This time last year I was forced to give up food and alcohol in an attempt to combat the effects of having cornered the markets in mulled wine and mince pies. Fortunately this year I am somewhat healthier and I have returned from Mallorca without having been dragged back into the water by Greenpeace and therefore my fasting will be somewhat limited.
Over the holidays the market trends have continued. the dollar has weakened and equities and gold have continued to surge much to the consternation of those Elliot wavists who are no doubt recounting as we speak.

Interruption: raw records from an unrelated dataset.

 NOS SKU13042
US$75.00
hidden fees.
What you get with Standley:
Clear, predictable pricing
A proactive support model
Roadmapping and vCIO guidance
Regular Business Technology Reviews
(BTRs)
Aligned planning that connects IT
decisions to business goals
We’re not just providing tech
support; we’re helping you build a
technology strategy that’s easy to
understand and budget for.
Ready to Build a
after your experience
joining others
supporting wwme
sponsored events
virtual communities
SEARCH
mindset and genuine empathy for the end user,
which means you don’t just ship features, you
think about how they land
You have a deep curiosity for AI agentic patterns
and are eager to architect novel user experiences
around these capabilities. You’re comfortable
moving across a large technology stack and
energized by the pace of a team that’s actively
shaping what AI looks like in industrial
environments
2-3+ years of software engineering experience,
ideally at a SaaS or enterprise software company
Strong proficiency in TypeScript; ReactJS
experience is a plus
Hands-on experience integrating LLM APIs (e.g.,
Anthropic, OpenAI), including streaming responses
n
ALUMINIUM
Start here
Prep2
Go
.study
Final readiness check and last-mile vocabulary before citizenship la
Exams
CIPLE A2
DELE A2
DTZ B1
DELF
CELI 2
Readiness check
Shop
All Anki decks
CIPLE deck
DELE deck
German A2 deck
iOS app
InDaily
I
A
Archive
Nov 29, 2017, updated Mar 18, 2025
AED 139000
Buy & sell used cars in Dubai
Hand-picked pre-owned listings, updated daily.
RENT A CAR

For the last two years we have put out predictions for the year and spookily been spot on. Last year we called for a move down to 3440 in the FTSE followed by a rally to 4550. I say spookily because I am not a great fan of having set predictions for a whole trading year as it is important to remain flexible. So what about this year then? Our detailed views will be sent to members this week but here are some of my thoughts:
The market consensus is for an equity market rise of roughly 10% but in an industry that relies on a rising stock market for their profits this is hardly surprising. One thing that we can be sure of is that we will not just have an incrementally rising stock market. With a US presidential election, geo political uncertainties and the fuel of a massive derivatives market we will see good volatility.Last year the FTSE traded between 3277 and 4500, the year before between 3609 and 5362 so a trading range of 1300 would be quite possible. The market consensus for the FTSE at the end of the year is 4825 so the question is will we surprise to the upside, possible to 5500, or to the downside. We could quite conceivably see both with the outcome of the presidential election causing a sell-off.

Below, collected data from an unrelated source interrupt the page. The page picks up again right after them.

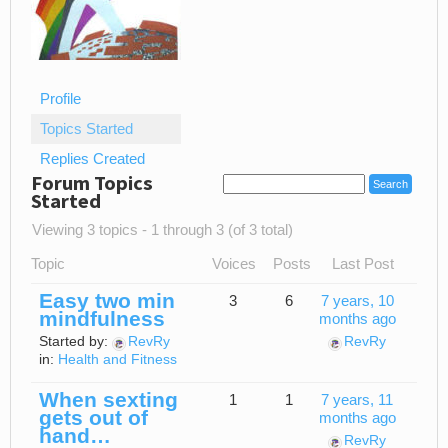
Profile
Topics Started
Replies Created
Forum Topics
Started
Viewing 3 topics - 1 through 3 (of 3 total)
Topic
Voices
Posts
Last Post
Easy two min
3
6
7 years, 10
mindfulness
months ago
Started by:
RevRy
RevRy
in:
Health and Fitness
When sexting
1
1
7 years, 11
gets out of
months ago
hand…
RevRy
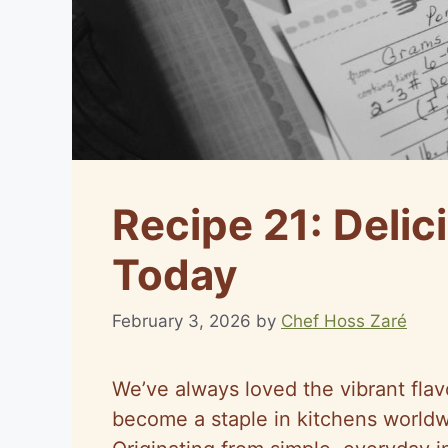
Recipe 21: Delic
Today
February 3, 2026
by
Chef Hoss Zaré
We’ve always loved the vibrant flavo
become a staple in kitchens worldwi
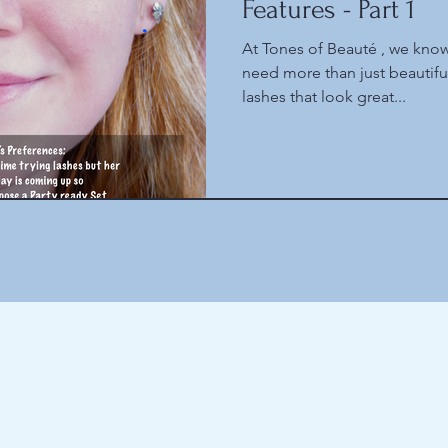
Features - Part 1
At Tones of Beauté , we know
need more than just beautif
lashes that look great...
Here are the latest things we obsess about
(and some older things as well)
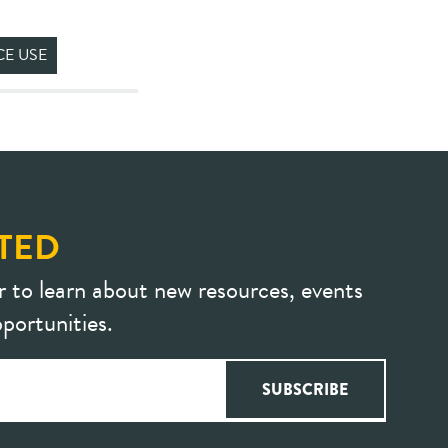
CE USE
TED
r to learn about new resources, events
portunities.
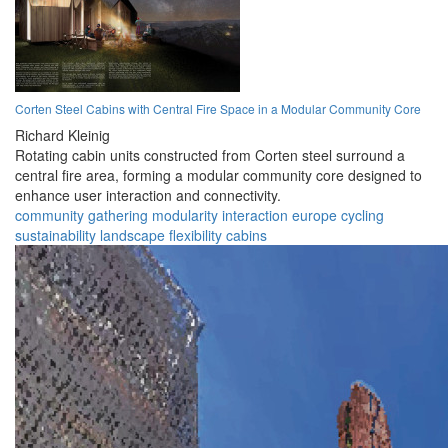
Corten Steel Cabins with Central Fire Space in a Modular Community Core
Richard Kleinig
Rotating cabin units constructed from Corten steel surround a
central fire area, forming a modular community core designed to
enhance user interaction and connectivity.
community
gathering
modularity
interaction
europe
cycling
sustainability
landscape
flexibility
cabins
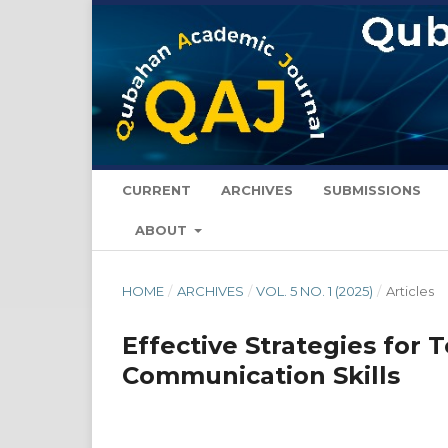
CURRENT
ARCHIVES
SUBMISSIONS
ABOUT
HOME
/
ARCHIVES
/
VOL. 5 NO. 1 (2025)
/
Articles
Effective Strategies for 
Communication Skills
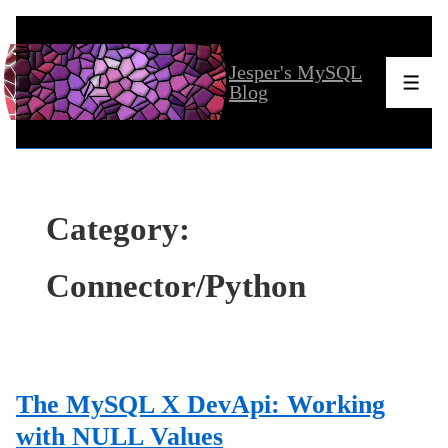
↓
Skip
Jesper's MySQL
to
Men
Blog
Main
Content
Category:
Connector/Python
The MySQL X DevApi: Working
with NULL Values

The movement of the dollar will be interesting and I can't help feeling that we will see a good bear market rally, especially if the equity market continues to rise. I know this is against the trend but when taxi drivers start talking to you about the weak dollar a rebound can't be too far away. Also we should not forget the Homeland Investment Act which is currently with the House Ways and Means Committee. If this is passed it will lead to some large dollar buying, possibly as much as $400 billion a year; almost enough to wipe out the trade deficit. Over the coming months we will continue to keep members informed about this crucial piece of legislation which the rest of the market and the financial press continues to ignore at their peril.
With so many people attempting to end bad habits with a stream of new years resolutions it is nice to see that Commerzbank refuse to be a slave to fashion. Yesterday their senior economist came onto the television saying how the strength of the pound against the dollar would have a dampening effect on inflation in the UK, thus helping the Bank of England keep rates low. One might expect a European bank to actually know that the UK conducts three times the amount of trade with the eurozone than it does with the US and that the pound has been weakening against the Euro. I am sure that the BOE know that the pound has actually fallen 4% on a trade weighted basis over the last year and will therefore ignore the ramblings of a financial institution that continues to set low targets and fails to achieve them.